Quelques clés pour une coopération réussie
Espaces naturels n°23 - juillet 2008
Jean Jalbert
Tour du Valat
Fabrice Bernard
Conservatoire du littoral
Marc Maury
Conservatoire des espaces naturels
La coopération internationale se concrétise essentiellement via des projets financés par des bailleurs institutionnels. Cependant, les attentes des bénéficiaires du projet ne correspondent pas forcément à ceux du bailleur. Dès lors, comment réussir ?
Small is beautiful ? L’efficience d’un projet est inversement proportionnelle à sa taille : plus il est petit et limité à une dimension technique, meilleur est son rapport coût/efficacité. Doit-on, dès lors, faire l’apologie du « small is beautiful » ? Probablement pas. Si ces projets ont une forte efficacité immédiate, leurs bénéfices sont généralement très fugaces : faute de portage, d’institutionnalisation. Soit. Privilégions donc l’appropriation par les autorités, par la population, assurons la durabilité de l’action. Ce changement de paradigme qui date des années 90 fonde la « gestion intégrée ». Concept séduisant, mais pas si simple… il suppose de gérer la complexité et d’aborder de manière transdisciplinaire les champs biologiques, sociaux, économiques et politiques.
Le temps et la montre. La sagesse populaire africaine dit que les Européens ont la montre, alors que les Africains ont le temps. Ce dicton peut s’appliquer au rapport entre les bailleurs et la réalité d’un projet de coopération. Les bailleurs institutionnels fondent leur action sur le postulat que leur apport, limité dans le temps (3 à 5 ans), doit permettre de structurer l’organisation, de catalyser une dynamique durable et autonome. En bref, amorcer un système. La réalité est que, très souvent, le temps du projet est différent, mouvant. Il tient à l’alchimie subtile entre les champs concernés et aux tensions, oppositions ou alliances que cela peut générer. Le processus n’est pas linéaire. La discussion et la négociation peuvent paraître concurrentes de l’action ; elles en sont seulement le préalable, la respiration.
La participation, arme à double tranchant.
L’appropriation par les populations locales de modes de gestion promus par le projet est un élément clé de la durabilité et de l’efficacité. À cette fin, les approches participatives constituent un outil puissant. Mais, trop souvent faute de temps, de ressources, ou de planification adéquate, cette phase participative ne va guère au-delà de l’expression des besoins, au mieux de quelques réponses concrètes de portée limitée. Les principales attentes exprimées sont souvent déçues, sources de frustration et de résistance accrue au changement. D’un atout on a fait un obstacle.

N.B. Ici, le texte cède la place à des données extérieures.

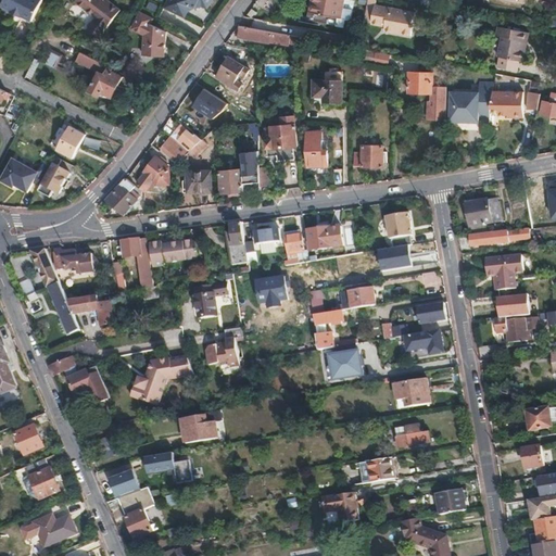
[(3,0),(2,4),(12,10),(11,11),(22,16),(23,15),(33,20),(41,0),(3,0)]
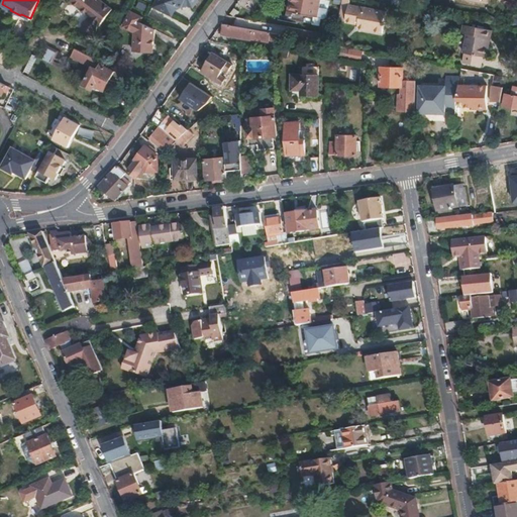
[(70,0),(69,2),(88,16),(90,18),(88,21),(83,28),(92,35),(112,9),(100,0),(70,0)]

Quelques règles d’or. Si les difficultés sont nombreuses, elles peuvent être surmontées par le soin apporté à l’élaboration du projet. 80 % de sa réussite se joue en amont de la mise en œuvre. Il s’agit en particulier de :
• Positionner clairement l’initiative à l’origine du projet dans son contexte politique, socio-économique, culturel, environnemental.
• Partager les diagnostics initiaux et les objectifs du projet entre coopérants.
• Déterminer l’échelle d’intervention pertinente. Ce n’est généralement pas un territoire normé, mais un espace qui prend en compte l’échelle à laquelle le problème se pose, les limites de l’écosystème considéré, les aires d’influences et les limites administratives.
• Identifier les acteurs clés à impliquer et les dispositifs d’animation et de médiation les plus adaptés.
• Envisager la durée réaliste du projet, souvent à moyen ou long terme ; au-delà de l’intervention d’un bailleur. Il faut pour cela dessiner les étapes successives susceptibles de faire appel à divers bailleurs ; prendre en compte en particulier la progression des bailleurs privés – mécènes, fondations d’entreprise – qui peuvent apporter un complément précieux aux bailleurs institutionnels, et un autre regard !
• Enfin, il faut également résister à la pression des bailleurs conditionnant leur apport à une trop forte ambition du projet, souvent démesurée au regard des capacités de résolution des problématiques concernées, du temps et des ressources disponibles.
• Et, toujours, entretenir une relation directe, personnelle, positive, avec les acteurs clés du projet.
Une coopération se conçoit dans une démarche gagnant/gagnant, où l’échange et la reconnaissance réciproque priment sur toute approche « conquérante ».